What the task requires>
Lines in the listing below that hold "remote" are the ones to copy.

Data shown>

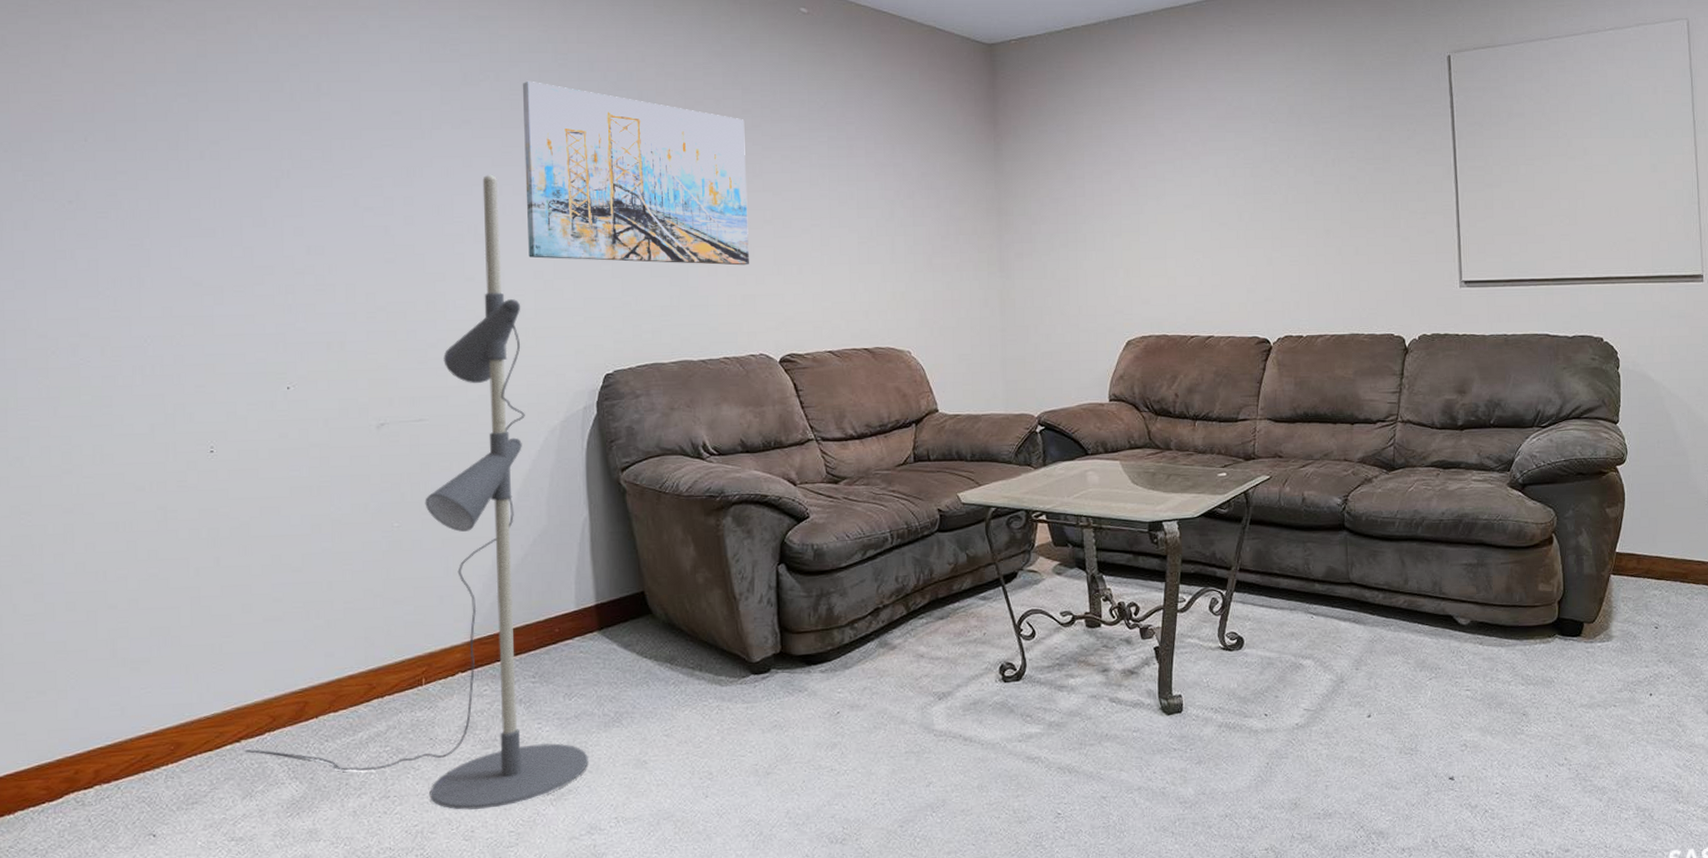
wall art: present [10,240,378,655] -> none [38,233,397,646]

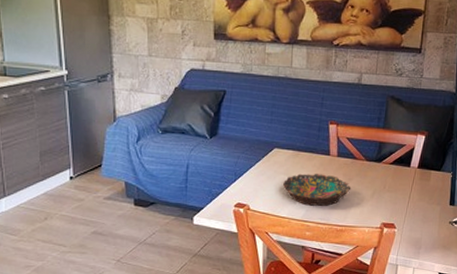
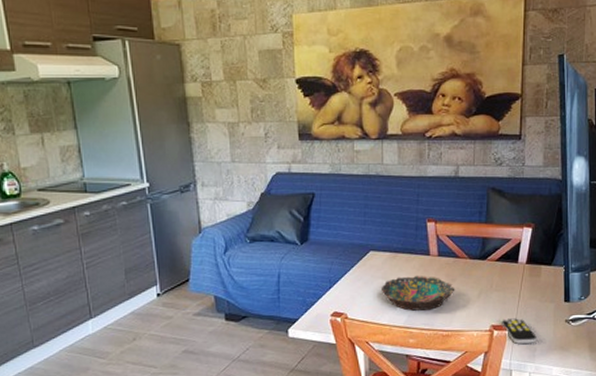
remote control: none [391,217,422,241] -> present [501,318,537,344]

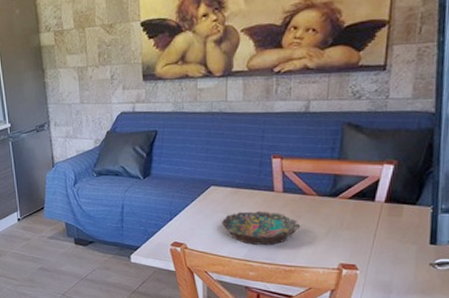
remote control: present [501,318,537,344] -> none [352,258,393,285]

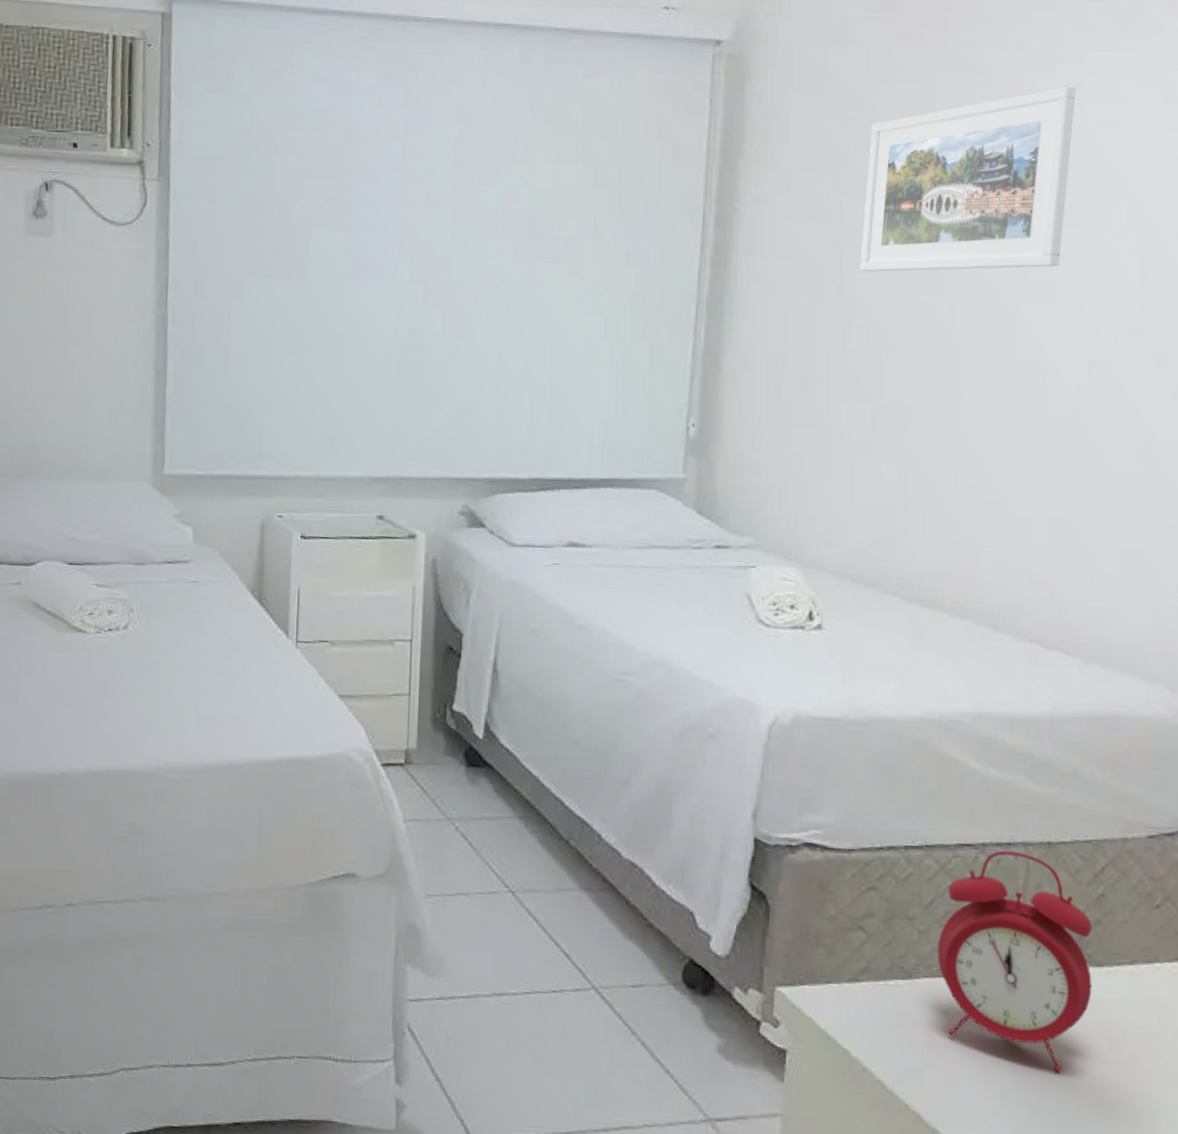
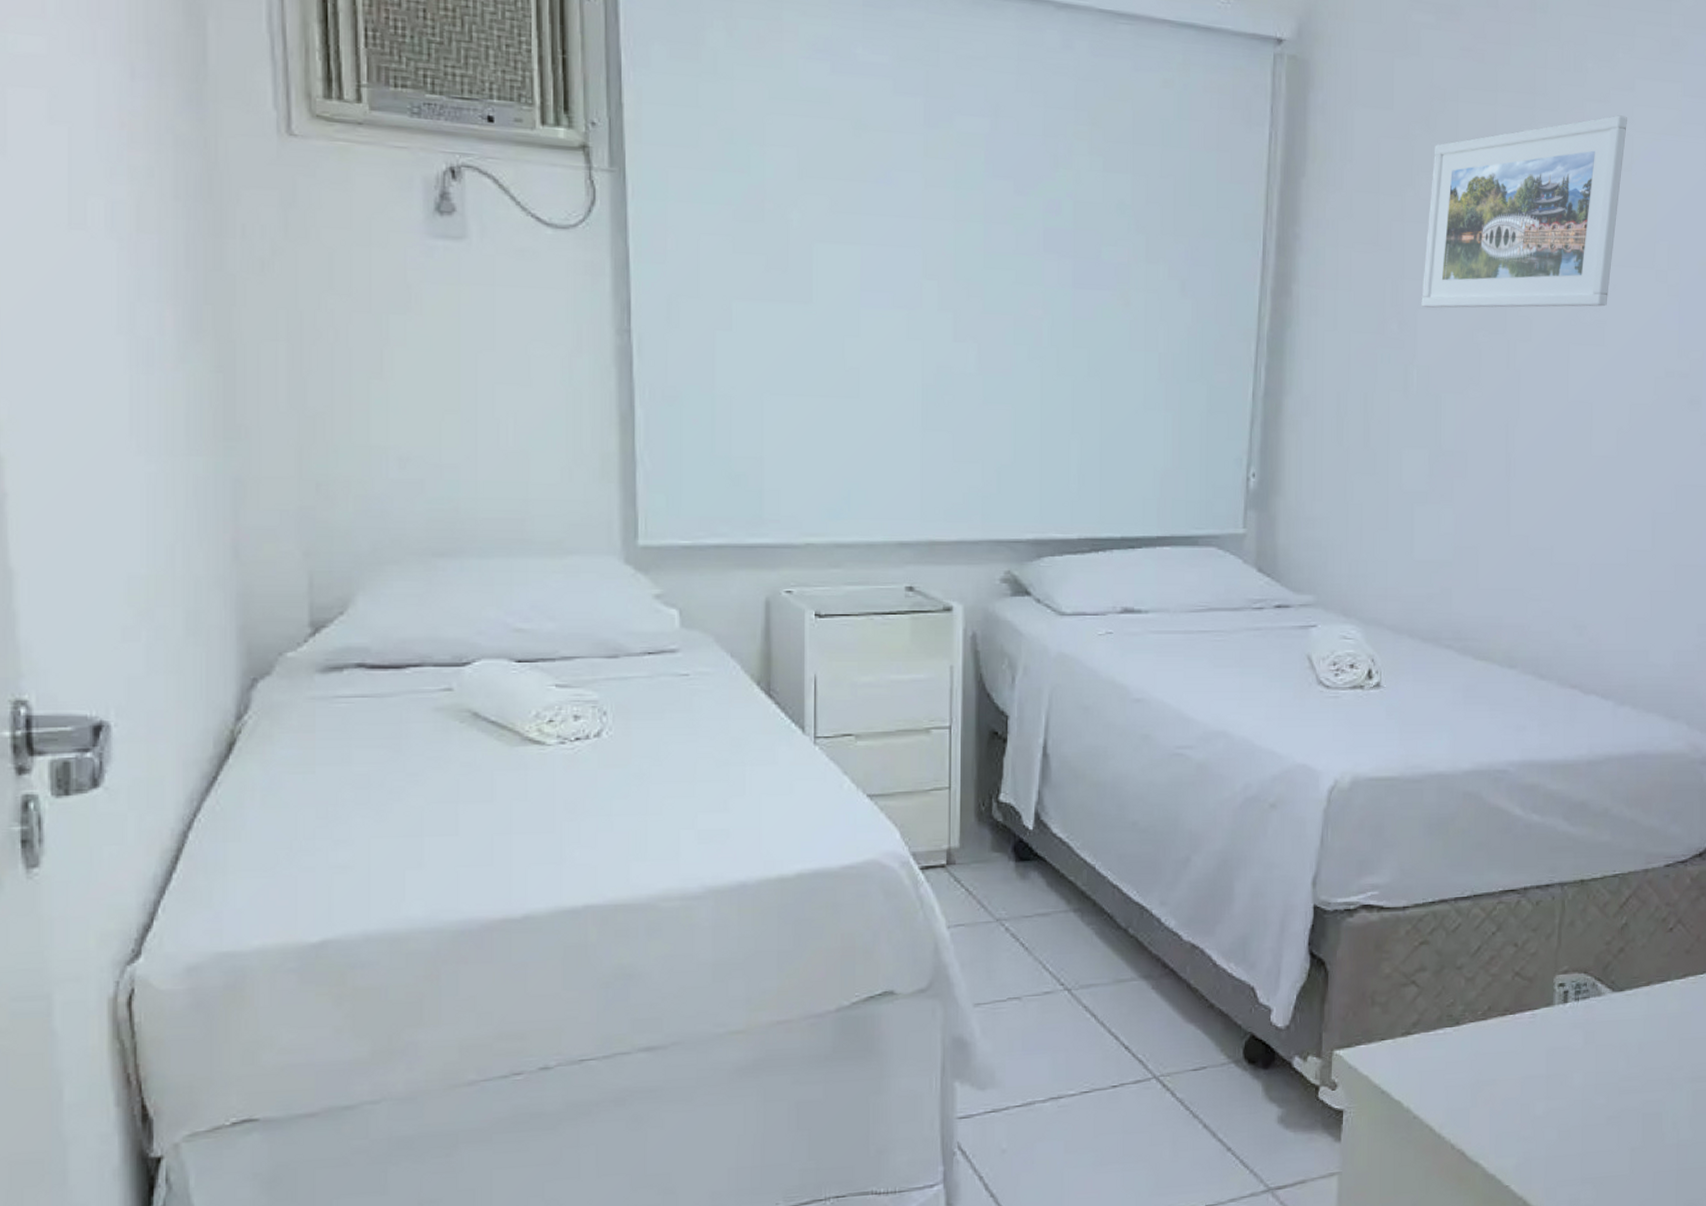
alarm clock: present [937,850,1092,1072] -> none [1482,892,1616,1093]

Answer to the problem>
remote control: none [391,217,422,241] -> present [501,318,537,344]
remote control: present [501,318,537,344] -> none [352,258,393,285]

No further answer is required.